SOURCE EXTRACT Start Marker

Forbes – Watching the London Olympic Games, I am particularly focused on the 17 Olympians from Princeton University. I am rooting wholeheartedly for them and all the other collegiate athletes on the U.S. squad. But as an incoming high school senior and an overoptimistically hopeful, athletically unexceptional Princeton applicant, I know that like athletes across the nation, Princeton’s Olympians were probably given preferential access to their university. The recruitment of elite athletes from grade school onward is degrading our entire educational system, and it bodes ill not only for me and other academically oriented high schoolers but, more important, for America’s children and our nation’s future.

Most of us are taught that we need only perform well academically to get into college, but the uncomfortable reality is that America’s institutions of higher education give athletes special access at the expense of gifted students.  Kids are not stupid. High schoolers and younger students and their parents see the commonplace success that athletes enjoy in college admissions, and kids understand that athletic prowess makes them far more likely to be admitted to a top school than does academic excellence alone.

What does this mean? It doesn’t encourage students to excel academically. Rather, America’s universities have brazenly created a perverse incentive for kids to focus on athletics from a very young age. After it becomes clear to a child that athletic skill maximizes his chance of being admitted to the college of his choice, that child will understandably focus on getting better at a sport.

SOURCE EXTRACT End Marker
INFORMATION SHOWN Start Marker

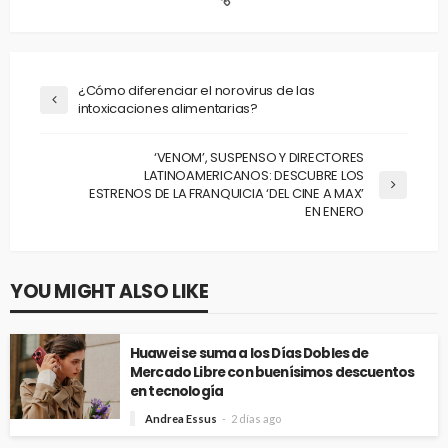
¿Cómo diferenciar el norovirus de las
intoxicaciones alimentarias?
‘VENOM’, SUSPENSO Y DIRECTORES
LATINOAMERICANOS: DESCUBRE LOS
ESTRENOS DE LA FRANQUICIA ‘DEL CINE A MAX’
EN ENERO
YOU MIGHT ALSO LIKE
Huawei se suma a los Días Dobles de
Mercado Libre con buenísimos descuentos
en tecnología
Andrea Essus
2 días ago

INFORMATION SHOWN End Marker

EXERCISE AIM: Reproduce the passage on athletic recruitment in college admissions in full, word for word. The rows are not needed here.

EXERCISE SOLUTION:
Forbes – Watching the London Olympic Games, I am particularly focused on the 17 Olympians from Princeton University. I am rooting wholeheartedly for them and all the other collegiate athletes on the U.S. squad. But as an incoming high school senior and an overoptimistically hopeful, athletically unexceptional Princeton applicant, I know that like athletes across the nation, Princeton’s Olympians were probably given preferential access to their university. The recruitment of elite athletes from grade school onward is degrading our entire educational system, and it bodes ill not only for me and other academically oriented high schoolers but, more important, for America’s children and our nation’s future.

Most of us are taught that we need only perform well academically to get into college, but the uncomfortable reality is that America’s institutions of higher education give athletes special access at the expense of gifted students.  Kids are not stupid. High schoolers and younger students and their parents see the commonplace success that athletes enjoy in college admissions, and kids understand that athletic prowess makes them far more likely to be admitted to a top school than does academic excellence alone.

What does this mean? It doesn’t encourage students to excel academically. Rather, America’s universities have brazenly created a perverse incentive for kids to focus on athletics from a very young age. After it becomes clear to a child that athletic skill maximizes his chance of being admitted to the college of his choice, that child will understandably focus on getting better at a sport.